YOUR GOAL: Scan the records beneath this line for the line holding "#a78c8f; stroke-width: 26" and the line holding "#fff; stroke: #5c5656;", then transcribe exactly those two and all lines between.
◇ ◇ ◇ ◇ ◇
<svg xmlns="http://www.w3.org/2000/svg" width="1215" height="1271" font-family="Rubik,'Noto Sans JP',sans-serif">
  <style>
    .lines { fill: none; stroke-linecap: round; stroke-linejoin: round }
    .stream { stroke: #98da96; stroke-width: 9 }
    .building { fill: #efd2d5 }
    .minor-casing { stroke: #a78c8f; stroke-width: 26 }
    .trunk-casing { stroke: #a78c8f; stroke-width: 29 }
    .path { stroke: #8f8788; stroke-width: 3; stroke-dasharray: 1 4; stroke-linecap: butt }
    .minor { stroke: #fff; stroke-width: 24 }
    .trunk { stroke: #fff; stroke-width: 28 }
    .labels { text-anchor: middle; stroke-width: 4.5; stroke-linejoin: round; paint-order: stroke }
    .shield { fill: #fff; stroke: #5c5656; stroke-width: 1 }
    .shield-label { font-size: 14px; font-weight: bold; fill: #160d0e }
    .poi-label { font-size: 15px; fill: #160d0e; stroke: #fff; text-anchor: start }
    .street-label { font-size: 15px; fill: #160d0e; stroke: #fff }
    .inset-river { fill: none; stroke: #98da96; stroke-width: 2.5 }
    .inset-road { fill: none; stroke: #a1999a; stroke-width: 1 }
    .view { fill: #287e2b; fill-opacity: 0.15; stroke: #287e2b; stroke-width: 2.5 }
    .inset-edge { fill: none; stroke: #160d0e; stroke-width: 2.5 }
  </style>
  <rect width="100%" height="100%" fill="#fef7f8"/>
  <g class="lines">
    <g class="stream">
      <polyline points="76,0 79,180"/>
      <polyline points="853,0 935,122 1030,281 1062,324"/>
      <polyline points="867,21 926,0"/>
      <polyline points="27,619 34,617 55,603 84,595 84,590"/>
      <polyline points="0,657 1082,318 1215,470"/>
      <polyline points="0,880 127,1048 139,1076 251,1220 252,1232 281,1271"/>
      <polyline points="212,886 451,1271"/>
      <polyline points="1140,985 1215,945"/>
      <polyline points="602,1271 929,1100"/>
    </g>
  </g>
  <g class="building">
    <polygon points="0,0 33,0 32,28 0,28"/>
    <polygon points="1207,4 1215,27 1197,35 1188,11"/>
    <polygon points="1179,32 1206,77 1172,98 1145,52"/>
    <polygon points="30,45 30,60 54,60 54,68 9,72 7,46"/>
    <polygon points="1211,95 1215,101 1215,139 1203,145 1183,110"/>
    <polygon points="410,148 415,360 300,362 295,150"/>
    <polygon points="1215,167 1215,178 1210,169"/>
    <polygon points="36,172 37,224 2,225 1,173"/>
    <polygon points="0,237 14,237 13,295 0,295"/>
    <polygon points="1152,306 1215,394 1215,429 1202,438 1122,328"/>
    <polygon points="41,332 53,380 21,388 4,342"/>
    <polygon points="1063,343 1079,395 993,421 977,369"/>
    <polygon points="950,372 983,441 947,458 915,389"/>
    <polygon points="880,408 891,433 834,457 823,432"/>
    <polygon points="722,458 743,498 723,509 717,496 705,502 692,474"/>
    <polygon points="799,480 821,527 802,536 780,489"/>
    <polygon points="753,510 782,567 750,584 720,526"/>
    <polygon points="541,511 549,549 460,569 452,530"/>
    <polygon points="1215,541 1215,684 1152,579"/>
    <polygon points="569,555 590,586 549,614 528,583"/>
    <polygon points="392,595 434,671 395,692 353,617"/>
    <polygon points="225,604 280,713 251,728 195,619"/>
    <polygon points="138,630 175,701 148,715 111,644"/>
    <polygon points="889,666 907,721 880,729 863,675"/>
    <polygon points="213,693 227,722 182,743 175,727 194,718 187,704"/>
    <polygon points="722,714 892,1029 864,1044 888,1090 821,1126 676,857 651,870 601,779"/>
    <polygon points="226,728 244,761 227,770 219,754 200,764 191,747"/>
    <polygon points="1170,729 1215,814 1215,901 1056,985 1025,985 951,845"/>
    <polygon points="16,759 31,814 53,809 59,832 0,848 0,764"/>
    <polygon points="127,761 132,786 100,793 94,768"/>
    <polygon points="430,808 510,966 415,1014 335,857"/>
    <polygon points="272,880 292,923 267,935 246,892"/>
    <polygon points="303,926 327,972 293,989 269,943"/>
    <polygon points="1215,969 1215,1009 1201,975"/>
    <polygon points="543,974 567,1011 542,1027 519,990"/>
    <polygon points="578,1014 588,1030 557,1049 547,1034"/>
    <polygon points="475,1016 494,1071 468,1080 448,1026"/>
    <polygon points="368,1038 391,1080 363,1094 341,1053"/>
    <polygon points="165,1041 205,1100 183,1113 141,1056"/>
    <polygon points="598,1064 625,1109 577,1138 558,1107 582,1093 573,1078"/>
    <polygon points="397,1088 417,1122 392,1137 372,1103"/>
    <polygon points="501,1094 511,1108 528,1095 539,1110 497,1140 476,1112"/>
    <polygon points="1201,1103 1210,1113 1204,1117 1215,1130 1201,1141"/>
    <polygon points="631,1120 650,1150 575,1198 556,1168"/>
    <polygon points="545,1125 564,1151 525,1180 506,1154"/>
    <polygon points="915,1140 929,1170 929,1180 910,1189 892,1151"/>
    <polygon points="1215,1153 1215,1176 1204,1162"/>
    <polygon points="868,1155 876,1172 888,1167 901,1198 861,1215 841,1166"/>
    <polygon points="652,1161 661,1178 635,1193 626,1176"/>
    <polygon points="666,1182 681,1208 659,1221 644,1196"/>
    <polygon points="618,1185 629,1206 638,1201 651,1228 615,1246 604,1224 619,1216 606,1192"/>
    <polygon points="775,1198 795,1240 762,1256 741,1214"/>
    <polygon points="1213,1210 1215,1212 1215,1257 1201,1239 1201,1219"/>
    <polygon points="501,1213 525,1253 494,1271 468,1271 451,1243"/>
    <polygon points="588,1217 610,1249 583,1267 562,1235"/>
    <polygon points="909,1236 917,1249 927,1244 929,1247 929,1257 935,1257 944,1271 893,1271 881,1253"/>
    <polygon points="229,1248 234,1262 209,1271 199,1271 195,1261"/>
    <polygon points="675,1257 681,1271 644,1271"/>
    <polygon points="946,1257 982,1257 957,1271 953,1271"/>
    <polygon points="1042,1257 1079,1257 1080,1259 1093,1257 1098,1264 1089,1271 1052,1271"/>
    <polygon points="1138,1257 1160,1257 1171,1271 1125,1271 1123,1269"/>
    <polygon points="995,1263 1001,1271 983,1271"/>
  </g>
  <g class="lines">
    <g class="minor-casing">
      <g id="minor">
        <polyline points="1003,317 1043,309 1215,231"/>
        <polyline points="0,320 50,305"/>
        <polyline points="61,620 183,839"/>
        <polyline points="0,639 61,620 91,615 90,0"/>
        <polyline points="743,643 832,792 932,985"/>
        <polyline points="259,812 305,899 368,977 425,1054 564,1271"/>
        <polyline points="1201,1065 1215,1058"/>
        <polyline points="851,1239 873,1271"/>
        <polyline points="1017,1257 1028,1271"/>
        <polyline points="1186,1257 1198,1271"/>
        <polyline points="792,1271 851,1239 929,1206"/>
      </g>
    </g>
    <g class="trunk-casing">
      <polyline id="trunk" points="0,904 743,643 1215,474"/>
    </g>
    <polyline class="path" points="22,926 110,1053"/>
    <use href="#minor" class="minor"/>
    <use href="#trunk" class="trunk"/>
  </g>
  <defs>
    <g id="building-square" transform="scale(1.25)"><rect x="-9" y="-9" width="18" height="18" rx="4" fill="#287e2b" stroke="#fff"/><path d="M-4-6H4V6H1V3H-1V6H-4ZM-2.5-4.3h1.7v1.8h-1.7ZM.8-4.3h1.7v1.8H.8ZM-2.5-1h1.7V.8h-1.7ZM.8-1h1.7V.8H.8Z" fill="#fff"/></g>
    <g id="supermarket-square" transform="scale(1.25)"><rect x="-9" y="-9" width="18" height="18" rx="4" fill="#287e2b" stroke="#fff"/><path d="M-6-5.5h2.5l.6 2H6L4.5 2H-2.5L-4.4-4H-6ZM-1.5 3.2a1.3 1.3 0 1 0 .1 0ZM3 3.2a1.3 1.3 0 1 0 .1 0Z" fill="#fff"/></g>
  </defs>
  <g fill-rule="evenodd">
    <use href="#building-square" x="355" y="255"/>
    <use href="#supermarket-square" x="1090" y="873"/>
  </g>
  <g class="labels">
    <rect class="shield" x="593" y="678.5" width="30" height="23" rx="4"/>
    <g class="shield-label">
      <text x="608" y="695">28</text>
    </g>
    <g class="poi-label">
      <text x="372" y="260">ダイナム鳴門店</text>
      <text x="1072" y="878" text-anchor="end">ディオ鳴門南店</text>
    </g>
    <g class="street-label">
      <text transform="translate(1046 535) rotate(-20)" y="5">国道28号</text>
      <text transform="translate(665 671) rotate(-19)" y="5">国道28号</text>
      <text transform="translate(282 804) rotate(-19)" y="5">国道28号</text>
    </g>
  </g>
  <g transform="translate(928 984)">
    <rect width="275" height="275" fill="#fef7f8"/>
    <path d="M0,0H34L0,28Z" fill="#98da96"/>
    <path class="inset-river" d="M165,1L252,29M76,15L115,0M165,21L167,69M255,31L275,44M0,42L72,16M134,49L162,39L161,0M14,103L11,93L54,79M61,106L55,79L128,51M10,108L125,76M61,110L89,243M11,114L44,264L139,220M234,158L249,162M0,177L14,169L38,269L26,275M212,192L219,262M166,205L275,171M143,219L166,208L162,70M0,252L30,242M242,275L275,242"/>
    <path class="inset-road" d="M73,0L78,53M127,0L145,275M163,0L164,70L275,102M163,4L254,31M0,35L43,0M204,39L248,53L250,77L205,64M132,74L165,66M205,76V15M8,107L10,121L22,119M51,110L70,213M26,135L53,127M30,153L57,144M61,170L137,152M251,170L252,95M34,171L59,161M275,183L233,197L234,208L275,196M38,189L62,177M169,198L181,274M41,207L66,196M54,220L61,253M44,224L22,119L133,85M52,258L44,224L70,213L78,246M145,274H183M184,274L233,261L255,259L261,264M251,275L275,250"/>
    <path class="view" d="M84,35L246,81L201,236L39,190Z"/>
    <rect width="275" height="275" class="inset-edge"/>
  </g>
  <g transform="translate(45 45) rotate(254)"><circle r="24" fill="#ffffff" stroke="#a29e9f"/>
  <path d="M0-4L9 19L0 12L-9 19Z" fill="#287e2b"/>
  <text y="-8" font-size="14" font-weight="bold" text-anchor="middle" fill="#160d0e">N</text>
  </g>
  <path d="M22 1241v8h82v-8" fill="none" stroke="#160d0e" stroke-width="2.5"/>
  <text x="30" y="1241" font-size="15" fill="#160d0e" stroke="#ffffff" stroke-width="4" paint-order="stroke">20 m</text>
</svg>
◇ ◇ ◇ ◇ ◇
EXERCISE RESPONSE:
    .minor-casing { stroke: #a78c8f; stroke-width: 26 }
    .trunk-casing { stroke: #a78c8f; stroke-width: 29 }
    .path { stroke: #8f8788; stroke-width: 3; stroke-dasharray: 1 4; stroke-linecap: butt }
    .minor { stroke: #fff; stroke-width: 24 }
    .trunk { stroke: #fff; stroke-width: 28 }
    .labels { text-anchor: middle; stroke-width: 4.5; stroke-linejoin: round; paint-order: stroke }
    .shield { fill: #fff; stroke: #5c5656; stroke-width: 1 }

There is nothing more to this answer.